On June 25th, Matthew Crouch presented for his scheduled deposition. The thrust of his responses to questions
in deposition was that he did not know (or admit to know) very much. Seems his father makes most all the decisions
over there, too. He was more than a little confused over dates, people involved, even the existance of any contracts
for services used to produce the film, costs, revenue, etc., etc. He did know that his father furnished the money to fund the script writing and to make the movie.
In discussing the finances and the returns from the movie, Matt was deliberately vague, but used the same number $1.2 MM of reimbursement to TBN that everyone in the TBN camp seemed to really have down pat.
COMMENTARY
HOW? Did Matthew make the Omega Code movie and reap personal rewards while TBN later in
deposition testimony report a loss on the investment?
If you followed the copyright infringment lawsuit and read between the lines in all the testimony you can figure out
that Paul Crouch (Executive Producer) advanced +/- $7.2 millions of TBN donor money (where Paul Crouch is CEO). Paul
Crouch, Executive Producer, was "only able to pay $1.2 million back to TBN, so the balance was forgiven by the funder,
TBN, you guessed it, again Paul Crouch. All the decisions were made by Paul Crouch. In the midst of the very public
hype about the success of the movie, the "top grossing independent film of 1999", and with money rolling in, but not documented
as repaid to TBN, Matthew (the public perception is that he bought 50% interest in Hanna-Barbera Studios, the truth is
he is only renting the space) but did buy a $1.2 MM home in Hollywood Hills, a villa in Rome and a Bentley
for $240,000. He also formed Gen8, a for-profit company, then took it public to raise more money, moved the corporation to Delaware where the documents identifying
stockholders, directors, etc., are sealed from prying eyes.

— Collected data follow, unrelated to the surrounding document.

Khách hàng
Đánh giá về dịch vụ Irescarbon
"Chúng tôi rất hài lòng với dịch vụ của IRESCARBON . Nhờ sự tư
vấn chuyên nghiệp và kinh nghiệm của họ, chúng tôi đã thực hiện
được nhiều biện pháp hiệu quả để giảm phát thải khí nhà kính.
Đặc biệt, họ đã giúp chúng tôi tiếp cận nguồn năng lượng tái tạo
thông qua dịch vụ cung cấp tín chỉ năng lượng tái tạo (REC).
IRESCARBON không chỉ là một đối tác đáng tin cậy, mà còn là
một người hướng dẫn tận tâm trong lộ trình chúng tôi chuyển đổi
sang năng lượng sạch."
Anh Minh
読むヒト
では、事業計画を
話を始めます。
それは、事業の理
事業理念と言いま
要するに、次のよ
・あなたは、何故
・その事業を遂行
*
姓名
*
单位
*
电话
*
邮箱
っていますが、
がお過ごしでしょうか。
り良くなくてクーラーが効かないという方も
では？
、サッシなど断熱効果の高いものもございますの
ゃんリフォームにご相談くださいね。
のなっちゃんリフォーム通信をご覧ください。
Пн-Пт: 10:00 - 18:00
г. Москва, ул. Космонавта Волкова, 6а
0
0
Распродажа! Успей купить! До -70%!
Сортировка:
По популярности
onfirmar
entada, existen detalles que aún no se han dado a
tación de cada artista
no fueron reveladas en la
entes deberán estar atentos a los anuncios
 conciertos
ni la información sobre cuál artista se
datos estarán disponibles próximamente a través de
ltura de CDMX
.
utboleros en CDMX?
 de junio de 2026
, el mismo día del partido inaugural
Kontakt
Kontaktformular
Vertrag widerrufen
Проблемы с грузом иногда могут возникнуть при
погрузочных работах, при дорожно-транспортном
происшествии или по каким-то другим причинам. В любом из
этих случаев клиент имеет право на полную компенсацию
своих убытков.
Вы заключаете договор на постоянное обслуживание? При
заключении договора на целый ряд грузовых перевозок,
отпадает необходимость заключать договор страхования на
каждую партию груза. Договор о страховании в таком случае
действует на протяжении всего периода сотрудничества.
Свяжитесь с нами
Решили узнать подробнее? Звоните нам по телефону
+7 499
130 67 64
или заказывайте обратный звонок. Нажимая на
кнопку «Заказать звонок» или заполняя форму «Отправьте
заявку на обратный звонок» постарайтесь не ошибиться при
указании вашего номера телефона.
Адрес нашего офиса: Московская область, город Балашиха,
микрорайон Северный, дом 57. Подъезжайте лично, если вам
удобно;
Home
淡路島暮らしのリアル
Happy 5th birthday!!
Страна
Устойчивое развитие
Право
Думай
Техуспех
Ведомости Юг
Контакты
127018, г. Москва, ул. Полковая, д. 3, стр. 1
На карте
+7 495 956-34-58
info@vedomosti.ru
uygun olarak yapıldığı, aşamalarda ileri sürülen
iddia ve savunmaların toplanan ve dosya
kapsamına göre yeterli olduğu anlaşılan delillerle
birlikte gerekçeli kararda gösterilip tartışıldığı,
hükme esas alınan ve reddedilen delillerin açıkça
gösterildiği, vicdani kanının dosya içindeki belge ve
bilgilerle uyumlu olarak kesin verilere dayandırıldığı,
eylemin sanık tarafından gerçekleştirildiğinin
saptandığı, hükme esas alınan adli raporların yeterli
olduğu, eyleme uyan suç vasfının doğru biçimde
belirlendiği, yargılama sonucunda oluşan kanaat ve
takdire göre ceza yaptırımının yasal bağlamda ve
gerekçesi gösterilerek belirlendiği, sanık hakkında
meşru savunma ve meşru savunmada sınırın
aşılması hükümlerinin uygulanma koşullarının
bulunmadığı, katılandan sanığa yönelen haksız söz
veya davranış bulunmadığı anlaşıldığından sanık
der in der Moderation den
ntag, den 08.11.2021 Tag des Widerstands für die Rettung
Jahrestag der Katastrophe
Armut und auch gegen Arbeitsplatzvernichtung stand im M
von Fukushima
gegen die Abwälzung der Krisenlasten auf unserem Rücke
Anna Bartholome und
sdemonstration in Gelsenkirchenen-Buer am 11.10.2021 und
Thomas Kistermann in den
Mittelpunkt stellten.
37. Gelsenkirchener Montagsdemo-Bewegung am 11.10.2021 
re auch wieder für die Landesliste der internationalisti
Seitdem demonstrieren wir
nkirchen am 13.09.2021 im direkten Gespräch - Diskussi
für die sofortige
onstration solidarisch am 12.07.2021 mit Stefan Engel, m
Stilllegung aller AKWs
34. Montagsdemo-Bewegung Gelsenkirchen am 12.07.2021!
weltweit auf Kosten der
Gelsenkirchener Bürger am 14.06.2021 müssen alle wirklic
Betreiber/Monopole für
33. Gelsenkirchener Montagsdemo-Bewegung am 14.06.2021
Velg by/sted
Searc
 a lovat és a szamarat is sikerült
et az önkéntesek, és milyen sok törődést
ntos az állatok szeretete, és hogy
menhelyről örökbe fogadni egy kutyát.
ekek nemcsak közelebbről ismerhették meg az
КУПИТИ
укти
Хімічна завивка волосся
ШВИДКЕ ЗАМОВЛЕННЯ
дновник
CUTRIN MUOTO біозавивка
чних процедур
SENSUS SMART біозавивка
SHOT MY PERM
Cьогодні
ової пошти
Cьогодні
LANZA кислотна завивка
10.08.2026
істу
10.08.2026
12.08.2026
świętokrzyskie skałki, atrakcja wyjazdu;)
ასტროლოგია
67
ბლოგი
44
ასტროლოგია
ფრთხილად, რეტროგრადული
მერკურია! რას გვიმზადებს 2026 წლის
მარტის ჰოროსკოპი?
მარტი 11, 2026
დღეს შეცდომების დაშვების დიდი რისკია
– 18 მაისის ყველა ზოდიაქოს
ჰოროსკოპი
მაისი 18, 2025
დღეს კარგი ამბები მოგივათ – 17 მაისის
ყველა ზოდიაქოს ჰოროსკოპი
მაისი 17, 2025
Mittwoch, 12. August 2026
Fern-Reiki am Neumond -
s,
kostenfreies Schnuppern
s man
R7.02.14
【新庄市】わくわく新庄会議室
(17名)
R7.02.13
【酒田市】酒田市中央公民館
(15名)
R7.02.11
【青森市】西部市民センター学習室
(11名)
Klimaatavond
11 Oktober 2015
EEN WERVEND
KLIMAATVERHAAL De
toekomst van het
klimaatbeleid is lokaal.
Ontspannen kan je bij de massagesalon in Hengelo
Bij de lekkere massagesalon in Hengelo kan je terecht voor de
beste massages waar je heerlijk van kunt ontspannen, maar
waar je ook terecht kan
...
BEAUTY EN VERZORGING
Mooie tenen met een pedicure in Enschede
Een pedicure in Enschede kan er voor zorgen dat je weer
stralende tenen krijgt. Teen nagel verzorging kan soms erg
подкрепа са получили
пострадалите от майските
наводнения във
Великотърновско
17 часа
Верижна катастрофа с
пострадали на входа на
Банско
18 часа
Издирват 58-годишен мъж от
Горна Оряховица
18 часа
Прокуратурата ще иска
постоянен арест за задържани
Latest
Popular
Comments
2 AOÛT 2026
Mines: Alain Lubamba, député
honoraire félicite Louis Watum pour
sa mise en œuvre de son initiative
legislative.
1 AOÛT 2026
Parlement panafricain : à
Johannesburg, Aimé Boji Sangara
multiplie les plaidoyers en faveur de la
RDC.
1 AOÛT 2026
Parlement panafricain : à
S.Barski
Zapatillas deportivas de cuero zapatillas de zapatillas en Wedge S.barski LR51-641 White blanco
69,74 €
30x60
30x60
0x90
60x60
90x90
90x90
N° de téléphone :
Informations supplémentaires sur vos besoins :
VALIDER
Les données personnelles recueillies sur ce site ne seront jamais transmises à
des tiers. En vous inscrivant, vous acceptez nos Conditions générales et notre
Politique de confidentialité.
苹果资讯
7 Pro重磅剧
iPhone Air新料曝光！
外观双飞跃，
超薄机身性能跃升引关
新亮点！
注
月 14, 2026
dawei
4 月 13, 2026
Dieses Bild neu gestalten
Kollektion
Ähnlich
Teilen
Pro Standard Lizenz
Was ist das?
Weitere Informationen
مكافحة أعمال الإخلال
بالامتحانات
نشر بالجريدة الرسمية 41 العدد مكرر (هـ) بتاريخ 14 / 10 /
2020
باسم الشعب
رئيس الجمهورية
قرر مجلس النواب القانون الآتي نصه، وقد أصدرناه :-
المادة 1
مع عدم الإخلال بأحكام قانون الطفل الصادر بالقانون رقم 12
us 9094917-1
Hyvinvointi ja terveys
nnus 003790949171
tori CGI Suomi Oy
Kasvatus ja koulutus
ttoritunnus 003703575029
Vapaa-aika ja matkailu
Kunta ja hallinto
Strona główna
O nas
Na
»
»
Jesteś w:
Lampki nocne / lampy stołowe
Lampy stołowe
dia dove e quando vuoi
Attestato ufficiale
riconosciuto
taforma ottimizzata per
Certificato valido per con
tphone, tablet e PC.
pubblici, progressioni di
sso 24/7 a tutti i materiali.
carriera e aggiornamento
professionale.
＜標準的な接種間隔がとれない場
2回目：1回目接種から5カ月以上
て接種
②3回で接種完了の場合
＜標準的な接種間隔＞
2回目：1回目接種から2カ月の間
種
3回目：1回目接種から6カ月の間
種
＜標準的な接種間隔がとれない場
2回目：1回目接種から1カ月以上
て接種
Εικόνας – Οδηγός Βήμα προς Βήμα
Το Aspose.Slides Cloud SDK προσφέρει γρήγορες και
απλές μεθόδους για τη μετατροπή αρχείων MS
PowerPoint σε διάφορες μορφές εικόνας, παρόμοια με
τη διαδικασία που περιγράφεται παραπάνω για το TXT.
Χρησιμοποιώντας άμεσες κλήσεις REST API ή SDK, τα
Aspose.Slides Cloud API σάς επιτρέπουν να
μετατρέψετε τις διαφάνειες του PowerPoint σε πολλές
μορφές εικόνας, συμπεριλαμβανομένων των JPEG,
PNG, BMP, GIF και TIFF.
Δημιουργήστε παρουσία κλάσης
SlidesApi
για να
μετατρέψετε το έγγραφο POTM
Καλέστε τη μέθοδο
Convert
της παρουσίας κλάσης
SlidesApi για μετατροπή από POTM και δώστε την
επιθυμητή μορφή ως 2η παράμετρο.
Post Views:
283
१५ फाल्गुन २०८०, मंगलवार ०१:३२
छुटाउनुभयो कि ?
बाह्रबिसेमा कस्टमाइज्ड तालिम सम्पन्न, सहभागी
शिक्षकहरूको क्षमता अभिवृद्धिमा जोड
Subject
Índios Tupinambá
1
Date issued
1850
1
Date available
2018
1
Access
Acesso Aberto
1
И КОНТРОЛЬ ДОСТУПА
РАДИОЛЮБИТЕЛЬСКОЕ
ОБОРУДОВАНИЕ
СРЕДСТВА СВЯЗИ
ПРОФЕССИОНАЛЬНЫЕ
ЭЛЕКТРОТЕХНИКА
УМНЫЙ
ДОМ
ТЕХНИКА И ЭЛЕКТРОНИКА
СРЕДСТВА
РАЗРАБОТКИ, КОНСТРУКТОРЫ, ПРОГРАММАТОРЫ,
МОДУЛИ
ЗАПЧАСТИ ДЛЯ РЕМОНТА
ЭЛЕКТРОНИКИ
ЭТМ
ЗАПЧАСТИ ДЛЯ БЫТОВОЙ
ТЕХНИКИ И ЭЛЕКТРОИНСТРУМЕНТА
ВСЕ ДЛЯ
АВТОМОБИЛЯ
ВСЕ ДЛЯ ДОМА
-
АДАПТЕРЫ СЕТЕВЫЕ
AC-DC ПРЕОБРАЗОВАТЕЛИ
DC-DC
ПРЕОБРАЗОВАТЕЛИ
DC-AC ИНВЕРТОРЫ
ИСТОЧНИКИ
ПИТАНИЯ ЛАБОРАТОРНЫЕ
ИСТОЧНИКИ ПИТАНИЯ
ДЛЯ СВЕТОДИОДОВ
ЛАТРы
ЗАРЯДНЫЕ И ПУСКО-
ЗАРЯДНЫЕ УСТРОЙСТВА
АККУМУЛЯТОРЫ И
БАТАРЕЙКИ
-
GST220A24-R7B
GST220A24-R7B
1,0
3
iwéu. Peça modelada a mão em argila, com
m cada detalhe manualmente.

All of this off the money "funded" to TBN Films for the production of Paul's "Movies", then paid to Matt's company, in
a round-robin series of "moving target" un-budgeted and largely un-documented transactions; it appears that Matthew benefited
substantially. The total exceeds $40 MM of donor funds, that have gone to Matt in 10 years. Matt's company is going broke
in spite of regular infusions of "Daddy's" money. Wonder why they could not pay back the "loan"?
All this is hardly sound or wise use of "donor funds" no matter which "account" they were taken from. Of course,
if you consider the tens of millions of TBN's "unreported extra donor" income generated by the film, not admissable in court,
nor records discoverable as evidence, concealed from the financial expert who examined the books, but mentioned in Matt's
letter, it seems there was reason enough not to care about the money.